Earlier Mr Adams said: "Today's meeting has an added urgency given the interface of violence in some parts of Belfast and given the siege that some small areas like the Short Strand have been subjected to in recent weeks.
Meanwhile in Bangor, Co Down a Catholic church was damaged after being attacked with paint bombs and a cross-community school was damaged by fire after an arson attack.
St Columbanus High School will remain closed today after the attack, except for Year 12 students who are sitting exams.
In north Belfast, a house was damaged by a blast bomb and in Carrickfergus, Co Antrim, British army technical officers dealt with a suspicious object found under a car outside a dealership. The object was found to be a hoax.
Work began yesterday to raise the height of the "peace wall" separating nationalist and loyalist areas in east Belfast, after some of the worst paramilitary and sectarian violence in years.

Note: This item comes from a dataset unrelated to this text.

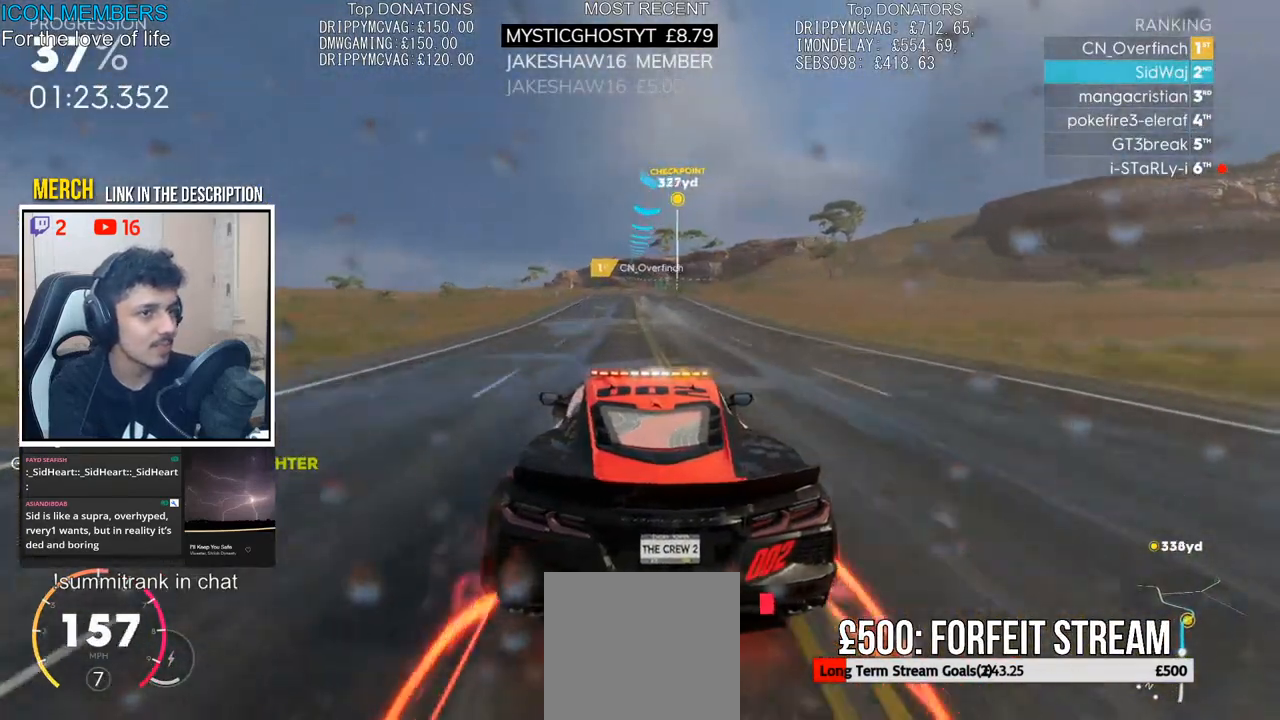
{"buttons": ["R2"], "left_stick": "center", "right_stick": "center", "events": []}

British army engineers were hoping to finish work on two sections of the interface in the Short Strand area by nightfall, but said it would be several weeks before the task was fully completed.
The wall is up to four metres high and is being increased by up to three and a half metres more in a bid to prevent missiles such as blast bombs and petrol bombs being thrown over.
The Northern Ireland Secretary, Dr John Reid, said there had been a very worrying involvement and orchestration of recent violence by paramilitaries on all sides. He expressed concern at the "general lack of confidence" in the peace process in the North.